QUESTION: Well, just to follow up on the last question, I believe somebody said that these cases have amounted to $3.6 million worth of corruption. And if Bloom's business got $8.6 million in contracts -- so there's about $5 million in legitimate work that was done, correct? I mean it wasn't all --
DEPUTY ATTORNEY GENERAL McNULTY: Is that a fair calculation?
MR. CROWELL: It was actually -- a report prepared that actually delineates some of the work that was done, and some of that was not. The $3.6 million reflects the total loss to the United States, including -- and the Iraqi people, including the stolen money as well as what we deemed the failure to complete the projects.
QUESTION: I just want to make sure it's clear that I say that Bloom did sound, legit work.
MR. CROWELL: He did, yes.
DEPUTY ATTORNEY GENERAL McNULTY: Any more questions for us? And then we'll leave James behind to keep going on some of this. Yes.
QUESTION: Let me ask you a question about this international porn ring that was busted up in Vienna.
DEPUTY ATTORNEY GENERAL McNULTY: Oh, yes. Please.
QUESTION: Because you're always saying about the seriousness of the problem and the ability of governments to cooperate in trying to deal with it?
DEPUTY ATTORNEY GENERAL McNULTY: Well, it's a good sign that we can reach across the ocean to handle these cases. That's very important if we're going to make progress against child pornography and child exploitation because so many of the perpetrators are overseas.
The Department of Justice, of course, is thrilled that efforts are being made of this magnitude. This is one of our top priorities, as you know. Attorney General Gonzales has put a lot of personal time into promoting investigation and prosecution of child exploitation offenses. Project Safe Childhood is something that we are pushing hard within our federal law enforcement system and with our state and local partners.
So what this case represents is another way that enforcement work can be done where other countries are in partnership with us and making cases, and then coming or bringing to the United States information that we can pursue and that we can pick up from the leads and other information we receive.
QUESTION: What was the U.S. government's involvement in all this?
DEPUTY ATTORNEY GENERAL McNULTY: Well, we have been working on a lot of international investigations, and we have been involved with this one. As to specific involvement, I'm not sure. I'll ask Mike Mason if he has any details.
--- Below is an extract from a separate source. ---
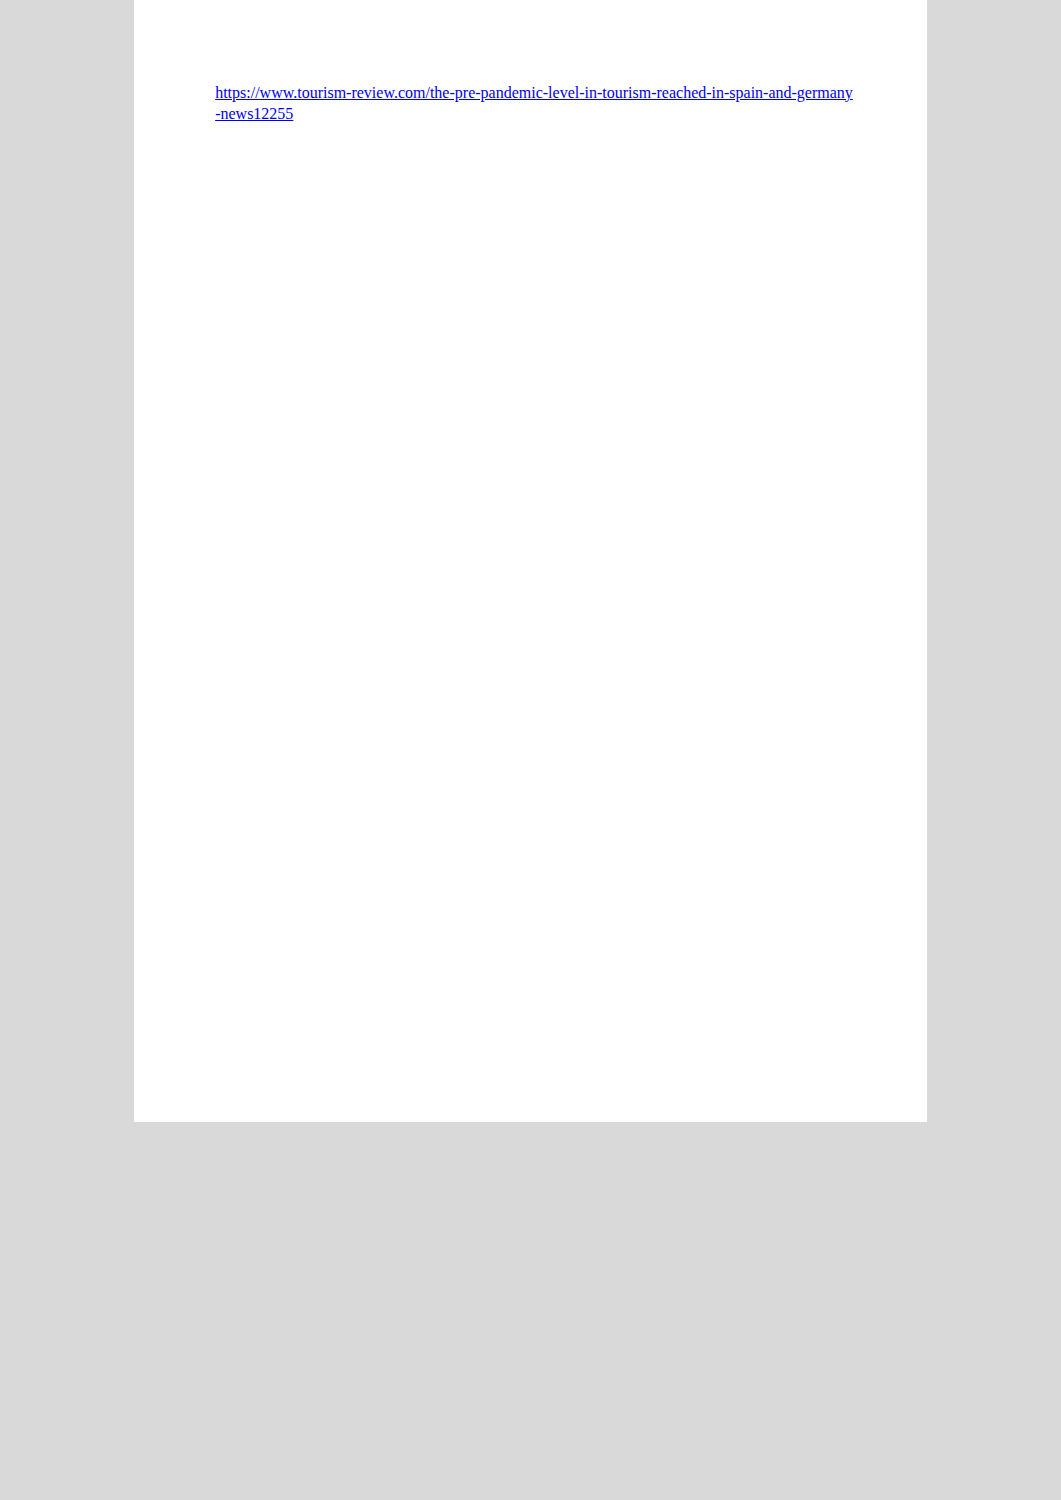https://www.tourism-review.com/the-pre-pandemic-level-in-tourism-reached-in-spain-and-germany-news12255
Otherwise we may have to get back to you on that.
Do you have some more, Mike?
MR. MASON: The only details I have on that is many of the ISP addresses resolve back to the United States, and much of the internet traffic has passed through ISPs that are located in the United States. So we are working with those to identify the computers, identify the people, and move forward with the prosecutions.
QUESTION: Would those people be extradited to Austria?
MR. MASON: It's hard to say. This is way too early to say at this point in time what will become of the people who we find at the end of the trail.
DEPUTY ATTORNEY GENERAL McNULTY: Okay. Thank you all very much.